– Доконал меня этот доктор… В ушах у меня так и поет. Помоги мне лечь…
Но, прежде чем я протянул к нему руку, он снова упал в постель и некоторое время лежал молча.
– Джим, – сказал он наконец, – ты видел сегодня того моряка?
– Черного Пса? – спросил я.
– Да что там Черный Пес, – сказал он. – Он очень нехороший человек, но те, которые послали его, еще хуже, чем он. Слушай, если мне не удастся отсюда убраться и они пришлют мне черную метку, знай, что они охотятся за моим сундуком. Тогда садись на коня… – ведь ты ездишь верхом, правда? тогда садись на коня и скачи во весь дух… Теперь уж мне все равно… Скачи хоть к этому проклятому чистоплюю-доктору и скажи ему, чтобы свистал всех наверх – всяких там присяжных и судей – и накрыл моих гостей на борту «Адмирала Бенбоу», всю шайку старого Флинта, всех до одного, сколько их еще осталось в живых. Я был первым штурманом старого Флинта, и я один знаю, где находится то место. Он сам все мне передал в Саванне, когда лежал при смерти, вот как я теперь лежу. Видишь? Но ты ничего не делай, пока они не пришлют мне черную метку или пока ты снова не увидишь Черного Пса или моряка на одной ноге. Этого одноногого, Джим, остерегайся больше всего.
– А что это за черная метка, капитан? – спросил я.
– Это вроде как повестка, приятель. Когда они пришлют, я тебе скажу. Ты только не проворонь их, милый Джим, и я разделю с тобой все пополам, даю тебе честное слово…
Он начал заговариваться, и голос его становился все слабее. Я дал ему лекарство, и он принял его, как ребенок.
– Еще ни один моряк не нуждался так в лекарстве, как я. Вскоре он впал в тяжелое забытье, и я оставил его одного. Не знаю, как бы я поступил, если бы все обошлось благополучно. Вероятно, я рассказал бы обо всем доктору, ибо я смертельно боялся, чтобы капитан не пожалел о своей откровенности и не прикончил меня. Но обстоятельства сложились иначе. Вечером внезапно скончался мой бедный отец, и мы позабыли обо всем остальном. Я был так поглощен нашим горем, посещениями соседей, устройством похорон и работой в трактире, что у меня не было времени ни думать о капитане, ни бояться его.

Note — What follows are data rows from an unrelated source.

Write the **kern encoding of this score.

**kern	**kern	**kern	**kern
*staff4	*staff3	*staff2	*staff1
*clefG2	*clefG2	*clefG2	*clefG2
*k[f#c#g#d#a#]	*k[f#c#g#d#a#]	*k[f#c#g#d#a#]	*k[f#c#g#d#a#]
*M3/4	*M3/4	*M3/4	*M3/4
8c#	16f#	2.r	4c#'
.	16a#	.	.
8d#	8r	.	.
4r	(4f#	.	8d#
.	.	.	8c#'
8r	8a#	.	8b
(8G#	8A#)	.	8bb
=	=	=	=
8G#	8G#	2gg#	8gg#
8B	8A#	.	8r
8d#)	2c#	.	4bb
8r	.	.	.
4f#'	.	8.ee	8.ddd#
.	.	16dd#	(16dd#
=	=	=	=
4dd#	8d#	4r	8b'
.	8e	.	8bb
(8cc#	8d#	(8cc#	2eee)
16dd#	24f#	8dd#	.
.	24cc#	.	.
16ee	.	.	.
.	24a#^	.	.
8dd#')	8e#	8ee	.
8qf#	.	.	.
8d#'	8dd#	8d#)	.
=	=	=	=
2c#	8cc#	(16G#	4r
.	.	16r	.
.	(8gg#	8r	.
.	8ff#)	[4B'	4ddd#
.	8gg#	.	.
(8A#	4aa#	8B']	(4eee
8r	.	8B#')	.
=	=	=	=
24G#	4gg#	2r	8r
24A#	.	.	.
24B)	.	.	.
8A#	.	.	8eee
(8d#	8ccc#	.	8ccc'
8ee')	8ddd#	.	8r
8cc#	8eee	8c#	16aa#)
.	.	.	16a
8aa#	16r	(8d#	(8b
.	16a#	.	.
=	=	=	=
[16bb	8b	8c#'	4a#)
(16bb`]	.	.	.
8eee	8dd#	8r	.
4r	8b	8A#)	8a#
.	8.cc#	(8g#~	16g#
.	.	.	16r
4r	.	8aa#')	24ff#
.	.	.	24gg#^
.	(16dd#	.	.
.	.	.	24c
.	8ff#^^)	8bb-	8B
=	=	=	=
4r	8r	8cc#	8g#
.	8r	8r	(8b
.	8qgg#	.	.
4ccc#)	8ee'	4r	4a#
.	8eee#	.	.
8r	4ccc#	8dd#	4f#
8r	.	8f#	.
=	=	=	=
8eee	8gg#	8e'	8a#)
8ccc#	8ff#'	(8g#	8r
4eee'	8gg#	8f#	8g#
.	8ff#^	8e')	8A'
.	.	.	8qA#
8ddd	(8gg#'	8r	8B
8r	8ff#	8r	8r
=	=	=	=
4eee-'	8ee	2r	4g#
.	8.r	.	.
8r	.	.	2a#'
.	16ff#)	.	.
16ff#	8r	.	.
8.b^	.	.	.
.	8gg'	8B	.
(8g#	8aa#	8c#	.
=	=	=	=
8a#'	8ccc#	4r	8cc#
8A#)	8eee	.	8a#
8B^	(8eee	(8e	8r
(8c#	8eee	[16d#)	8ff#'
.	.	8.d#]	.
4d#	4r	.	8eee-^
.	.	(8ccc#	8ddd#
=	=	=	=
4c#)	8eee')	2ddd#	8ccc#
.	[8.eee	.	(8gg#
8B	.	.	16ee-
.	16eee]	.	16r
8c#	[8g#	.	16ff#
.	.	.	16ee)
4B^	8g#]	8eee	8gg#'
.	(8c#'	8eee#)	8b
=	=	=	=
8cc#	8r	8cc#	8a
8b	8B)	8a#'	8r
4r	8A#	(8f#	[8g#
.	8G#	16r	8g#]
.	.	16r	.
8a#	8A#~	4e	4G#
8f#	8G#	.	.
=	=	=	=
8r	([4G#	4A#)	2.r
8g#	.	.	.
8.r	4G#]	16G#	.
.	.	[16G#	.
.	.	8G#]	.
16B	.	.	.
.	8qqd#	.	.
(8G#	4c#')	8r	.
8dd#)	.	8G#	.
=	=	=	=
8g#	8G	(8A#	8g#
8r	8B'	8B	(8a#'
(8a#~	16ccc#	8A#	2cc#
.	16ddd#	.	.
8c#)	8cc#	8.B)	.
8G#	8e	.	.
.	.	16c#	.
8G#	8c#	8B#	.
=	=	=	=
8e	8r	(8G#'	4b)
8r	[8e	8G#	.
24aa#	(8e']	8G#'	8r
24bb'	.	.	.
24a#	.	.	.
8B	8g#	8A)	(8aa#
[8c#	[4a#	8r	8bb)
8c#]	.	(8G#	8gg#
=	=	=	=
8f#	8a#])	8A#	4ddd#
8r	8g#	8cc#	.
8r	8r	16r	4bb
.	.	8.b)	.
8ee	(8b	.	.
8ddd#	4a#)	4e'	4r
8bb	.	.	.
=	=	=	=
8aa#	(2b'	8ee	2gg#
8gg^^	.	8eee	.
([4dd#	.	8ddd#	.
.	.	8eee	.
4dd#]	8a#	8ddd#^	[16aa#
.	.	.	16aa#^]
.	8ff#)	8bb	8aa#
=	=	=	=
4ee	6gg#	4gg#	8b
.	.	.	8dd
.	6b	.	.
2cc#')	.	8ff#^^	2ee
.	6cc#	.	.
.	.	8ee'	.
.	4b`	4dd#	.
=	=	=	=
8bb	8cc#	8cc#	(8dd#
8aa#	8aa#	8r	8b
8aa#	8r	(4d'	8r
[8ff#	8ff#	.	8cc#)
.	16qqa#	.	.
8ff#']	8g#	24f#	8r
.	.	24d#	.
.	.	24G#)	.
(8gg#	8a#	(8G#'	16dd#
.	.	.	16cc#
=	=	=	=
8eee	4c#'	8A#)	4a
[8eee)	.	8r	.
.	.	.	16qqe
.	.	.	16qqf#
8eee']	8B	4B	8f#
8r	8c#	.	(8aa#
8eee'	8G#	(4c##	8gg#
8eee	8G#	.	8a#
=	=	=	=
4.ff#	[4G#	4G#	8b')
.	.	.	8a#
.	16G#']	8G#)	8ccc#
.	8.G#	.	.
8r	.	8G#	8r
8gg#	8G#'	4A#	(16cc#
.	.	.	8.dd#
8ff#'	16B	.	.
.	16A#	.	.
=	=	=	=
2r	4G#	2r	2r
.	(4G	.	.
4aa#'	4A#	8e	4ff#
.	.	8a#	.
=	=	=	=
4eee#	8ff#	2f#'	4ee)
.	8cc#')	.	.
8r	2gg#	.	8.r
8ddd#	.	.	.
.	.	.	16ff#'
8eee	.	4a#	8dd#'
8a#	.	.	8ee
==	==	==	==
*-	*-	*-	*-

На следующее утро он сошел вниз как ни в чем не бывало. Ел в обычные часы, но без всякого аппетита, зато, должно быть, хлебнул лишнего, потому что сам угощался у стойки. При этом он фыркал и сопел так сердито, что никто не дерзнул ему перечить. Вечером накануне похорон он был пьян, как обычно. Отвратительно было слышать его разнузданную, дикую песню в нашем печальном доме. И, хотя он был очень слаб, мы до смерти боялись его, тем более, что доктор был далеко: его вызвали за несколько миль к одному больному, и после смерти отца он ни разу не показывался возле нашего дома.
Я сказал, что капитан был слаб. И действительно, он не только не поправлялся, но как будто все больше терял силы. С трудом всходил он на лестницу; шатаясь, ковылял из зала к нашей стойке. Иногда он высовывал нос за дверь – подышать морем, но хватался при этом за стену. Дышал он тяжело и часто, как человек, взбирающийся на крутую гору.
Он больше не заговаривал со мной и, по-видимому, позабыл о своей недавней откровенности, но стал еще вспыльчивее, еще раздражительнее, несмотря на всю свою слабость. Напиваясь, он вытаскивал кортик и клал его перед собой на стол и при этом почти не замечал людей, погруженный в свои мысли и бредовые видения.
Раз как-то, к нашему величайшему удивлению, он даже стал напевать какую-то деревенскую любовную песенку, которую, вероятно, пел в юности, перед тем как отправиться в море.